An open API service indexing awesome lists of open source software.

https://github.com/stefan-it/hetzner-gpu-server

My cheatsheet for Hetzner GPU Server Setup
https://github.com/stefan-it/hetzner-gpu-server

Last synced: about 2 months ago
JSON representation

My cheatsheet for Hetzner GPU Server Setup

Awesome Lists containing this project

README

        

# Hetzner GPU Server Setup

This repository hosts my cheatsheet for Hetzner GPU Server Setup. Hopefully, I could also be useful for others ;)

I opened the [discussion section](https://github.com/stefan-it/hetzner-gpu-server/discussions) so that other GEX44 users can discuss various things.

## GEX44

In March 2024, Hetzner thanksfully released a new [generation of GPU servers](https://www.hetzner.com/press-release/new-gpu-server/), after their [first GPU server](https://web.archive.org/web/20210613172423/https://www.hetzner.com/news/blitzschnell-gestochen-scharf-neuer-dedicated-root-server-ex51-ssd-gpu/) back in March 2017!

The GEX44 comes with an Intel® Core™ i5-13500, 64GB of RAM and a NVIDIA RTX™ 4000 with 20GB GPU-RAM.

I will use the GPU mainly for fine-tuning NLP models with the awesome [Flair](https://github.com/flairNLP/flair) library.

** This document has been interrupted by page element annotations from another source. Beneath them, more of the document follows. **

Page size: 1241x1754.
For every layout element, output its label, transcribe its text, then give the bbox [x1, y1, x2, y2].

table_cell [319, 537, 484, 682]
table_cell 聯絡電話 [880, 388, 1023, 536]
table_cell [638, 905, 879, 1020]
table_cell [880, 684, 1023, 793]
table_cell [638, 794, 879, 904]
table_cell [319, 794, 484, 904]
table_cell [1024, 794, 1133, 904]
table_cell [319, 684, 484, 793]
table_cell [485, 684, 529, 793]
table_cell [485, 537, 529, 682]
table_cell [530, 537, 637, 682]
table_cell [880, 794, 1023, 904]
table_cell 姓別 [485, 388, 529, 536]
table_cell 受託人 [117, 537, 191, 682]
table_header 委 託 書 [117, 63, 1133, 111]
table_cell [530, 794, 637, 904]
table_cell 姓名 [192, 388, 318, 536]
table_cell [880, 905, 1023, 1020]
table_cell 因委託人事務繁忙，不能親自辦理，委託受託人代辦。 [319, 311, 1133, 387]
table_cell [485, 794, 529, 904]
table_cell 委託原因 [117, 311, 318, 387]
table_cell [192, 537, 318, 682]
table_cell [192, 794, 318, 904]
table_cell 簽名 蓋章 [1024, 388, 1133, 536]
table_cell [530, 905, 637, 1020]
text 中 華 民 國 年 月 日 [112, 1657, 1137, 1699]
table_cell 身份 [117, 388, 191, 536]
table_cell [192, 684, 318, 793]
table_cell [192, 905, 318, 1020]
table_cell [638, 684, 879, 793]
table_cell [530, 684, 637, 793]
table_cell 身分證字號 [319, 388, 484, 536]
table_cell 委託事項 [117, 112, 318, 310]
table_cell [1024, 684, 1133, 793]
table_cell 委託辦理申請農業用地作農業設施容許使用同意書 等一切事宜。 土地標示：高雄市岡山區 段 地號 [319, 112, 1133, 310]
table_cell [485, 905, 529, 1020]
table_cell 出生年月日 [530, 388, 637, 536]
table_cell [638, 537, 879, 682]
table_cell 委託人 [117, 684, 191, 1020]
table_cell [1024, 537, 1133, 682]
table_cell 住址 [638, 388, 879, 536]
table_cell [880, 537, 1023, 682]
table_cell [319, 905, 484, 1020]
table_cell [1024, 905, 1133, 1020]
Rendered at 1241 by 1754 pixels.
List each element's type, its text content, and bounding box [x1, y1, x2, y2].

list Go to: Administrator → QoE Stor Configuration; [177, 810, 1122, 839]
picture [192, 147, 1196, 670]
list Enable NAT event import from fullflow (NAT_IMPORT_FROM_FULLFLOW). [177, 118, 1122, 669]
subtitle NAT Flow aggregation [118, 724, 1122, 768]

I am very excited about the new GEX44 server, as I've also used the old GPU server back in 2018 for releasing a lot of [Flair Embeddings](https://github.com/flairNLP/flair-lms)!

# Initial setup

After using Ubuntu 22.04 (installed from rescue console) the following steps are done in the initial setup stage:

* Updating and upgrading all Ubuntu 22.04 packages
* Upgrade from Ubuntu 22.04 to 24.04
* Install CUDA and NVIDIA drivers

On commandline it looks like:

```bash
$ apt update && apt upgrade -y
$ reboot # To make sure ;)
$ do-release-upgrade -d
```

Follow all upgrade instructions and then we have a working Ubuntu 24.04 installation.
Now all NVIDIA-related stuff is installed:

```bash
$ wget https://developer.download.nvidia.com/compute/cuda/repos/ubuntu2204/x86_64/cuda-keyring_1.1-1_all.deb
$ dpkg -i cuda-keyring_1.1-1_all.deb
$ apt-get update
$ apt-get -y install cuda-toolkit-12-5
```

After that we install NVIDIA drivers and reboot our nice GEX44:

```bash
$ apt-get install -y cuda-drivers
$ reboot
```

Now let's see if it was working:

```bash
$ nvidia-smi
Wed Jun 26 00:46:20 2024
+-----------------------------------------------------------------------------------------+
| NVIDIA-SMI 555.42.02 Driver Version: 555.42.02 CUDA Version: 12.5 |
|-----------------------------------------+------------------------+----------------------+
| GPU Name Persistence-M | Bus-Id Disp.A | Volatile Uncorr. ECC |
| Fan Temp Perf Pwr:Usage/Cap | Memory-Usage | GPU-Util Compute M. |
| | | MIG M. |
|=========================================+========================+======================|
| 0 NVIDIA RTX 4000 SFF Ada ... Off | 00000000:01:00.0 Off | Off |
| 33% 58C P8 7W / 70W | 2MiB / 20475MiB | 0% Default |
| | | N/A |
+-----------------------------------------+------------------------+----------------------+

+-----------------------------------------------------------------------------------------+
| Processes: |
| GPU GI CI PID Type Process name GPU Memory |
| ID ID Usage |
|=========================================================================================|
| No running processes found |
+-----------------------------------------------------------------------------------------+
```

Amazing! The GEX44 is now ready to fine-tune nice models 🎉

# User account

We create a new (unpriviliged) user and add it to the `sudoers` list:

```bash
$ useradd -m -g users -s /bin/bash stefan
$ passwd stefan # Set a nice password here
$ usermod -aG sudo stefan
```

Then login with the newly created user.

# PyTorch installation

PyTorch is installed in a fresh virtual environment (via `venv`), as this is the easiest way to get it running.
Possible alternatives are e.g. Anaconda or using Docker with NVIDIA support and e.g. an [NVIDIA PyTorch image](https://catalog.ngc.nvidia.com/orgs/nvidia/containers/pytorch)).

The following steps will install a perfectly working PyTorch installation with GPU support:

```bash
$ sudo apt install python3-venv
$ python3 -m venv venvs/dev
$ source venvs/dev/bin/activate
$ pip3 install torch torchvision torchaudio --index-url https://download.pytorch.org/whl/cu121
```

Now let's test if CUDA is available via:

```bash
$ python3 -c "import torch; print(torch.cuda.is_available())"
True
```

Now we can start installing more libraries and fine-tuning own models!